NABE September Business Outlook
The National Association for Business Economics (NABE) recently published their September 2014 business outlook summary. NABE’s panelists presented their views on the path the economy will take during the rest of 2014 and into 2015. The information should prove useful for local businesses as they plan for Q4 and the coming fiscal year.
Here are NABE’s key findings:
- Respondents expect the economy to stabilize after a fairly volatile Q1/Q2. Real GDP should advance at about 3% for the rest of the year and into 2015.
- GDP growth is down 1.1% in 2014 when compared to 2013, but is expected to rebound back to 2013 levels over the next year.
- The panelists were optimistic in their forecasts for international trade, government spending, and fixed business investments. They had weaker expectations for consumer spending and residential investment, due primarily to weak income growth and a continuing difficulty in accessing credit for most consumers.

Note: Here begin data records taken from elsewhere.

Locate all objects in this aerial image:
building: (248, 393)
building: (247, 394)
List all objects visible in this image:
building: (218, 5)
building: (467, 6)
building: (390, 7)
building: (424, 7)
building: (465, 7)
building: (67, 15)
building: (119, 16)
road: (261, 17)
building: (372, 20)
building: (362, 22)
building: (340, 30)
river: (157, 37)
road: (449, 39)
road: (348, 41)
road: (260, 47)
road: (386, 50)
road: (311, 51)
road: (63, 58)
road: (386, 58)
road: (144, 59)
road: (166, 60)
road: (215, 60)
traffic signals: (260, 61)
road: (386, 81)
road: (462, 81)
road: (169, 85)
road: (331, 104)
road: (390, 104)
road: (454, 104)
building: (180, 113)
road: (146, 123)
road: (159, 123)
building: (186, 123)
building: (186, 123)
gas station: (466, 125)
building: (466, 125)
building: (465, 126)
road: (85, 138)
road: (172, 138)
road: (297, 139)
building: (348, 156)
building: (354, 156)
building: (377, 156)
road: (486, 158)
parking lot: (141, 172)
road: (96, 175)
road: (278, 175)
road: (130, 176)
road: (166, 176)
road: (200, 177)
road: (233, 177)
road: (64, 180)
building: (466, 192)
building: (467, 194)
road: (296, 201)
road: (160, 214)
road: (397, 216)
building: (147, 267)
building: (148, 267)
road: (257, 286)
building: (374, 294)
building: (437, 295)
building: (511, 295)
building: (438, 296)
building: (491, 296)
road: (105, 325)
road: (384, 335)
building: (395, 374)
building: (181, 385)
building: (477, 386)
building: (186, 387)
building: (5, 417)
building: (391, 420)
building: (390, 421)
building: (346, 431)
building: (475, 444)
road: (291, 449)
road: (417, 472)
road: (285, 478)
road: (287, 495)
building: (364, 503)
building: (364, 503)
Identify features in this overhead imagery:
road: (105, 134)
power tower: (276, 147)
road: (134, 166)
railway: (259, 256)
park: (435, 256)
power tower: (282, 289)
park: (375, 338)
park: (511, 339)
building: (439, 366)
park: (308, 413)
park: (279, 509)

- Jobs are expected to increase at about 200,000 a month, leading to a decrease in the unemployment rate to 5.7% by the end of 2015.
- Inflation is expected to rise over the next period as well.
What Does It Mean for Local Business?
The NABE forecast is consistent with the country’s slow climb out of recession. With GDP increasing, the economy is on the mend, albeit slowly.
With predictions for the second half of 2014 looking less rocky than the previous one, businesses should, hopefully, see more consistent growth as well.
The data looks most promising for Bellingham companies that contract with the government and overseas. The panelists were optimistic in their forecasts for both these areas, so these businesses should expect to see some growth over the coming months.
Unfortunately, the same growth may not apply to small companies that do business locally. The NABE October Salary Survey showed that companies are still having no trouble finding workers to fill openings, and are, therefore, not being pressured to raise wages.
With stagnant salary growth and rising inflation, consumers will be able to do less discretionary spending. This may mean that local businesses in food service and non-essential goods will not see as much growth.
Lack of credit availability will mainly affect local real estate. The Johnson Team Real Estate blog recently noted that the market has already slowed noticeably from 2012-2013. The NABE forecast indicates this trend will continue.
The takeaway from the NABE survey is that the economy is still growing, but the immediate effects may not be felt as strongly by small local businesses over the coming year.